Commentators often refer to the fact that the expressions in each half of the face of this icon are different,  arising from the differing slope in each eyebrow. This is done, it is suggested by some, to symbolize the two natures, one divine and one human present in this single person. This might be so. When I was learning iconography my teacher taught me to create an enigmatic expression by making one eye stern and the other calm and contented, again through the device of the differing eyebrows. The reason given by my instructor was to indicate that Christ is a judge whom we will meet on the last day, who is simultaneously just and merciful. The stern part of the expression indicated judgment, while the more compassionate one indicated mercy. I was taught to make the difference more subtle than we see here. To my mind this artist has created such a contrast that it is to some degree unsettling. I’m glad that subsequent artists were more nuanced in this regard.

Another standard iconographic stylistic device is the use of reverse perspective by which objects become larger in the distance. We see this in the gospel book. The use of reverse perspective is deliberate – conventional perspective was known at the time as it was a device used by pagan Roman artists. The use of reverse perspective helps the artist to communicate as a sense of the eschaton, that is our heavenly destiny. First, it creates an impression that is in some way otherworldly through its unnatural look, second it allows the artist to eliminate the illusion of depth in the painting. A well painted icon portrays an image that lives, so to speak and for the most part, in the plane of the painting, so indicating the heavenly realm which is outside time and space. 

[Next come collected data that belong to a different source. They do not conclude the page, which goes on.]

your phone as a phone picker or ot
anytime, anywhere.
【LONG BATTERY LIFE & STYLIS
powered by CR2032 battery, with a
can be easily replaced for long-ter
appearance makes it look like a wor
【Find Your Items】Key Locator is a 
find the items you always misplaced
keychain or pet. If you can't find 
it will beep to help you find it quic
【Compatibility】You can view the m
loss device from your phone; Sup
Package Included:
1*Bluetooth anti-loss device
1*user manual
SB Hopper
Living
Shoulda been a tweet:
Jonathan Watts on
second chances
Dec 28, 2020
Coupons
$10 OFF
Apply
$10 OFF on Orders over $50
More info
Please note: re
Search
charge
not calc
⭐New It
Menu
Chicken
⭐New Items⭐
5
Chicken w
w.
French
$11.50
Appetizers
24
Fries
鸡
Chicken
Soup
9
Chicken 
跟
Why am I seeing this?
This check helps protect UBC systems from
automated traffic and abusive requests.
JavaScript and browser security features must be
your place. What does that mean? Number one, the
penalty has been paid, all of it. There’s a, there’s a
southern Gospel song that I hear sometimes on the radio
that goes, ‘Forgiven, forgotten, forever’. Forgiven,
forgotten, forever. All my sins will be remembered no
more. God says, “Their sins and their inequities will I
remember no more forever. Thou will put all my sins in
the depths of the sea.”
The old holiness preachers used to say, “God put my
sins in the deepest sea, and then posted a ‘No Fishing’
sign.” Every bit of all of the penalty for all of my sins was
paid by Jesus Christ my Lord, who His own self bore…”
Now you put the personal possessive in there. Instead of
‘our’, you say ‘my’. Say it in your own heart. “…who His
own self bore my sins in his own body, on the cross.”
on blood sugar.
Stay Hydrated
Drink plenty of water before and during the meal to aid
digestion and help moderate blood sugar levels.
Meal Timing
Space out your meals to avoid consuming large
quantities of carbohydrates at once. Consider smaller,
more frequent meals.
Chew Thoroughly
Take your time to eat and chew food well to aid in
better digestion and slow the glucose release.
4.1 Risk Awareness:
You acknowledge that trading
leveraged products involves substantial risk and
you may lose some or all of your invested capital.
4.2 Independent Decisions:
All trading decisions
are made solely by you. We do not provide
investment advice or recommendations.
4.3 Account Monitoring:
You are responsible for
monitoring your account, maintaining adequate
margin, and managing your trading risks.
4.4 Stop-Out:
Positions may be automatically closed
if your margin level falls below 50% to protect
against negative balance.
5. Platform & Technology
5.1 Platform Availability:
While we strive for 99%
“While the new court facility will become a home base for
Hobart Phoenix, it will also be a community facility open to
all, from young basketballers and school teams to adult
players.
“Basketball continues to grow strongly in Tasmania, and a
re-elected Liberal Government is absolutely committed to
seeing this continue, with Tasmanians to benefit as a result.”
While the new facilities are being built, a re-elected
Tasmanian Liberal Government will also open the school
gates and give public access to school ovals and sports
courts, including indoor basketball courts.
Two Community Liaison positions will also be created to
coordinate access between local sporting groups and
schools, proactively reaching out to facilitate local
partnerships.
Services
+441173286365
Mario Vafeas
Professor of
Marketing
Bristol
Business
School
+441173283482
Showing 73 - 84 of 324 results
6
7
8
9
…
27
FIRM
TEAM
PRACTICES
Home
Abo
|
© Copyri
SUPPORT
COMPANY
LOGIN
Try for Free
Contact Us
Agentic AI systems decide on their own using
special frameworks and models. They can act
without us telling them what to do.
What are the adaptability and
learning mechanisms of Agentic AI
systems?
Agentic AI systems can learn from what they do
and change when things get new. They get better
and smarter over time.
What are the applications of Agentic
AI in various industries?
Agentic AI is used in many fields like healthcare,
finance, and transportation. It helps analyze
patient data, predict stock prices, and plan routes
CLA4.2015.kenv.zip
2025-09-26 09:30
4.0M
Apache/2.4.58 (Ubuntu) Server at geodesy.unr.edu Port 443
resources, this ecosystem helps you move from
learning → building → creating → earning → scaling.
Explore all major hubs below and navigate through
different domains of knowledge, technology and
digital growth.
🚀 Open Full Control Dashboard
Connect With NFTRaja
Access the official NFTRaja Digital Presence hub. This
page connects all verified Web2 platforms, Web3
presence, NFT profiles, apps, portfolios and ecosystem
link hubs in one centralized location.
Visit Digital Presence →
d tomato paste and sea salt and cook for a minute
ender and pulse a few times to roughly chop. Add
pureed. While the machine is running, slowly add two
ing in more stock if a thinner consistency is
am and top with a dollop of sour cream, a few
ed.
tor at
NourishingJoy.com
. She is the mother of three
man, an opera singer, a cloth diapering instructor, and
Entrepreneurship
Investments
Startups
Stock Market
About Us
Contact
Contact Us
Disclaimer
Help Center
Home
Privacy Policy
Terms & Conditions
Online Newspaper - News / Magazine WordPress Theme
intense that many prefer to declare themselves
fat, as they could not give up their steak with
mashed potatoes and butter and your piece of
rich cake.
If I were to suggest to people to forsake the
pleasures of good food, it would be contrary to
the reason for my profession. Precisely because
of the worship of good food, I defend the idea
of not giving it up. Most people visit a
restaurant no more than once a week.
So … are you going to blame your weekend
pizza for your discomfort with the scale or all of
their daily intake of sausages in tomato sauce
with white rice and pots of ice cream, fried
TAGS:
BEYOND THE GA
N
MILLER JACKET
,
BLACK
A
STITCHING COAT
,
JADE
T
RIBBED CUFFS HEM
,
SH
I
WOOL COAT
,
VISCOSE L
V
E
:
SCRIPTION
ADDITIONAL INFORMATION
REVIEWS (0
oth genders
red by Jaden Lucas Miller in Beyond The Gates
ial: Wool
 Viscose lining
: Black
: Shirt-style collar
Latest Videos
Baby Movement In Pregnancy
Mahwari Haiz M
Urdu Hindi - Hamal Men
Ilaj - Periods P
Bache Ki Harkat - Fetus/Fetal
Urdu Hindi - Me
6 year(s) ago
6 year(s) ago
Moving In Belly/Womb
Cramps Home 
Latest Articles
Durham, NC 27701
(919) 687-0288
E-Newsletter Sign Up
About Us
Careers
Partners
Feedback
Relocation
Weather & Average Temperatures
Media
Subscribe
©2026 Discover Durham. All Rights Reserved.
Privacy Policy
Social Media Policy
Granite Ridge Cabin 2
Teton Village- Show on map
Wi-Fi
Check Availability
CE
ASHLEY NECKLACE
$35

These characteristics remain, for the most part, in icons painted today.

The lesson I learn from this regarding the painting of art for today, is that if a new and dominant sacred art form emerges, it will not be because any one person (not even me!) nominates the style. Rather it will emerge gradually as the preferred choice of those communities of Catholics whose liturgical worship and faith are orthodox and who engage with art fruitfully during their participation in the liturgy. Only time will tell. 

In the meantime, I’m still pushing for people to consider 21st century American neo-gothic in the hope that it catches on!